На душе заметно полегчало, затуманенные утром мысли прояснились. Вернувшись домой, Тая сразу стала укладывать немногочисленные вещи в чемодан. Больше она не имеет права жить здесь, пользоваться добротой Лидии, находиться на её иждивении тогда, когда семья едва ли ни бедствует. Нужно начинать самостоятельную жизнь, искать работу. Но прежде увидеть Сергея Игнатьевича… Чтобы всё разрешилось…
– Что ты делаешь? – послышался ровный голос Лидии за спиной.
– Я уезжаю, Лидия Аристарховна, – ответила Тая.
– К нему?
– Нет… То есть… Я съезжу к нему, я должна… А потом вернусь и где-нибудь устроюсь.
– Не вернёшься, – спокойно сказала Лидия. – Сядь…
Тая покорно присела на край кровати, упёрлась ладонями в по-детски сомкнутые колени. Лидия опустилась напротив в кресло.

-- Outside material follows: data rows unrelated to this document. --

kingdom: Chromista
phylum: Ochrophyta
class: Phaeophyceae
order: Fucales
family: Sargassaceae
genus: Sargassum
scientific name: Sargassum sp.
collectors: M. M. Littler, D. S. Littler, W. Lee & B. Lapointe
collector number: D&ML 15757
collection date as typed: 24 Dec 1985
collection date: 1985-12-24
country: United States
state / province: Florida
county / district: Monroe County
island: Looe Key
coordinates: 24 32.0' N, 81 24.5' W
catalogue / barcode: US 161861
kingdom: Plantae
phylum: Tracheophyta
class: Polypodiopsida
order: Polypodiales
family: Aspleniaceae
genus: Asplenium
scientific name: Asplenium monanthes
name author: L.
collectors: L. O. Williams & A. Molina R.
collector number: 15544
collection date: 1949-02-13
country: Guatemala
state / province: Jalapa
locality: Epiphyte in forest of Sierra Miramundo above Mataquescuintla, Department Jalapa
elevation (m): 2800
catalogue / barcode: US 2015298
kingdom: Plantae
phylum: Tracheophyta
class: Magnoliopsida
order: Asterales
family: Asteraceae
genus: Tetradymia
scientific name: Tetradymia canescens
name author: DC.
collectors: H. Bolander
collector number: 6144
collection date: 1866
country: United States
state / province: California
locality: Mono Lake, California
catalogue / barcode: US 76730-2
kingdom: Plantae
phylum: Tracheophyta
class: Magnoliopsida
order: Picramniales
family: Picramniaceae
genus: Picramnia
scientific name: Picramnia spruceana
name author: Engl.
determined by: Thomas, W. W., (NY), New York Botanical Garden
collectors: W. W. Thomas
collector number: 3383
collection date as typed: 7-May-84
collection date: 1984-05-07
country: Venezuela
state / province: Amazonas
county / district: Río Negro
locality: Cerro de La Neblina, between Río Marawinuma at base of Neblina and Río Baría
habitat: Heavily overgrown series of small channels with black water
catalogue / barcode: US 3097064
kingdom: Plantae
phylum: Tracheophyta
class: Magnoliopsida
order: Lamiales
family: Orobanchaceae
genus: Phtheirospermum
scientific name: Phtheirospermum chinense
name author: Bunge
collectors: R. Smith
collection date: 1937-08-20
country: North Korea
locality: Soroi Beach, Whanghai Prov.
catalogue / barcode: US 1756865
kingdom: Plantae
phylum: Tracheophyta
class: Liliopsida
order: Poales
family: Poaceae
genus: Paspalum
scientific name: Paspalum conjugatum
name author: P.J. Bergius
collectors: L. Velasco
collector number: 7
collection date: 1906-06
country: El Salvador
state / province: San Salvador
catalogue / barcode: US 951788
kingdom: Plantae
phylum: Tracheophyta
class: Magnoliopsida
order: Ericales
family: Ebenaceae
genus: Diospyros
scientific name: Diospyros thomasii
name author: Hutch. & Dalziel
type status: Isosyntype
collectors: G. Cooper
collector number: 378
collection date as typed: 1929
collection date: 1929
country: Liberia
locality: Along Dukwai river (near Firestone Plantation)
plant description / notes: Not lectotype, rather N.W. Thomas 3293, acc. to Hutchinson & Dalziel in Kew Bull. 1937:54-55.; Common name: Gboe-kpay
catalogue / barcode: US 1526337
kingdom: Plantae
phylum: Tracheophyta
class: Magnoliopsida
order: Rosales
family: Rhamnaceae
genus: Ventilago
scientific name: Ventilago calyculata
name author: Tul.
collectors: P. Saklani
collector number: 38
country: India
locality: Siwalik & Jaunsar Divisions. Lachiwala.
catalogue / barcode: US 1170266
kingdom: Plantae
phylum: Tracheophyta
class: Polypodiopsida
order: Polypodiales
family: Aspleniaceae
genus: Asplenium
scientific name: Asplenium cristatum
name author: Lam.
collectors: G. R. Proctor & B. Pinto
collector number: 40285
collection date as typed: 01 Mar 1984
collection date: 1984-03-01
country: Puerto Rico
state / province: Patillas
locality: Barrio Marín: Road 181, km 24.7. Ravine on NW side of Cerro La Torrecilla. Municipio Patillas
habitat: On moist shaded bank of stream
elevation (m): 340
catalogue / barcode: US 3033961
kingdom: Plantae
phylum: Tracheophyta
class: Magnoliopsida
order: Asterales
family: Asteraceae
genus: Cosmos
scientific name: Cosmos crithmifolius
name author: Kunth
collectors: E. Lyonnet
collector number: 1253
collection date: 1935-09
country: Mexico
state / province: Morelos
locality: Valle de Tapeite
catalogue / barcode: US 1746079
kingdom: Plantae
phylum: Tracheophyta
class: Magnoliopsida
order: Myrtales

– Я ждала этого, – произнесла она. – И боялась. Ты, дитя, живёшь сейчас одними только чувствами, сердцем. Но не жди от него того же. Просто потому, что в нём чувств слишком много, и он сам не может в них достаточно разобраться. Я не собираюсь увещевать тебя, удерживать от твоего решения. Но хочу, чтобы ты всё-таки попыталась подумать. Сломать что-то всегда просто. Довольно бывает одного неосторожного слова. Но что-то выстроить – задача очень сложная. Сейчас ты полна любви, а любовь покрывает любой изъян в тех, кого мы любим. Но насколько постоянно твоё чувство? Выдержит ли оно испытание реальной жизнью? Уверена ли ты, что через несколько лет не угаснет оно, раздавленное усталостью?
– Как угасло ваше?
– Моё? – Лидия приподняла бровь. – Мои чувства как раз постоянны, как и мысли. Я не помню, чтобы хоть какие-то из них серьёзно менялись. Так что за себя я могу ручаться. Мои чувства к мужу выдержали очень многое и выдержат всё, что ещё предстоит. И, что бы ни случилось, он всегда сможет вернуться, здесь его дом, и я приму его. Можешь ли ты сказать то же? Не отвечай. Потому что не можешь. Тебе едва исполнилось восемнадцать, и ты ещё не можешь достаточно знать саму себя.
– Зачем вы всё это мне говорите?
– Предпринимаю последнюю попытку воззвать к рассудку. Если не его, то твоему. Подумай, ни ты, ни он не можете быть уверенными в прочности и постоянстве своих чувств. Что если это только страсть? Она ведь пройдёт, и тогда придётся собирать осколки… Впрочем, я, кажется, зря теряю время. К рассудку сомнамбул взывать бессмысленно.